Quentin Tarantino credits his directing success to his little-known role on The Golden Girls

Once Upon A Time In Hollywood director Quentin Tarantino has opened up about how he owes a debt to The Golden Girls for his career.

On ‘The Tonight Show’ with Jimmy Fallon, Tarantino said that he “sorta, kinda” owes a debt to the ’80s TV series.

Recounting how he’d barely ever worked as an actor, Tarantino recalled that “one of the jobs I did get — and not because I did a wonderful audition, but simply because they sent my picture in and they said, ‘He’s got it’ — was for an Elvis impersonator on ‘The Golden Girls.’”

The director and screenwriter then told the story of how playing an Elvis Presley impersonator on the US sitcom helped support him in his directing career.

The multiple-Oscar-winner said it was one of very few roles he’d played in his “very unsuccessful acting career”.

In a 1988 episode that also featured Estelle Getty’s Sophia marrying Jack Gilford’s Max, Tarantino played an Elvis impersonator in a chorus of Elvises.
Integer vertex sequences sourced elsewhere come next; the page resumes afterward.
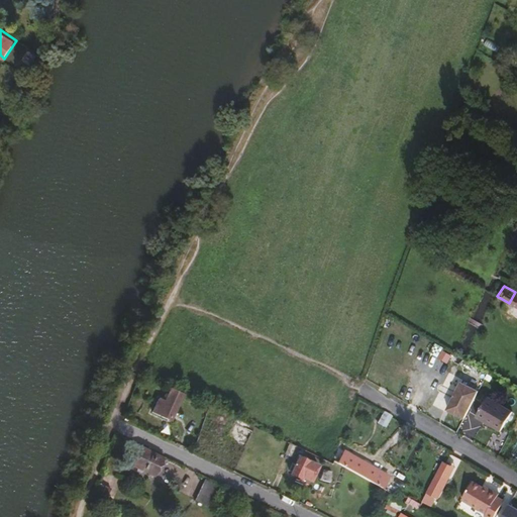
[(470,405),(478,390),(461,381),(446,408),(463,417),(470,405)]
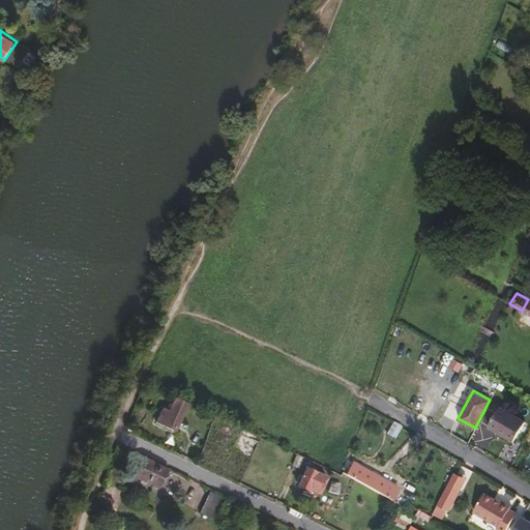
[(175,428),(187,404),(174,399),(163,421),(175,428)]
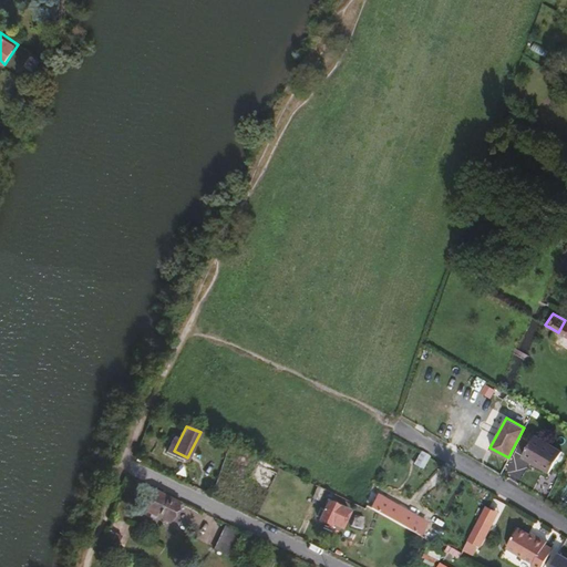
[(548,472),(560,452),(534,435),(522,456),(548,472)]
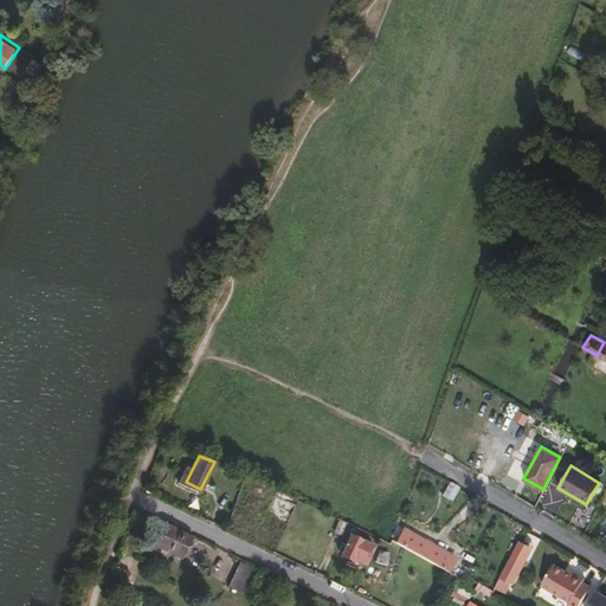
[(449,501),(457,487),(450,483),(442,496),(449,501)]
That episode became two episodes, doubling Tarantino’s pay, and because the episodes made it into a “best of The Golden Girls” collection the residual payments continued coming.

Tarantino guessed that the money added up to more than $3,000 over three years.

“It became a two-part ‘Golden Girls,’” Tarantino recalled to Fallon. “So I got paid residuals for both parts. It was so popular. They put it on a ‘Best of The Golden Girls,’ and I got residuals every time that showed.

“So I got paid maybe — I don’t know, $650 for the episode. But by the time the residuals were over three years later, I made like $3,000. And that kept me going during our pre-production time trying to get ‘Reservoir Dogs’ going.”

‘Reservoir Dogs’, his 1992 low-budget film about a heist that went wrong, was the first step towards his 1994 screenwriting Oscar for ‘Pulp Fiction‘ (which he also directed).

So, according to Tarantino, without The Golden Girls we wouldn’t have had ‘Reservoir Dogs’, ‘Pulp Fiction’ the ‘Kill Bill’ franchise.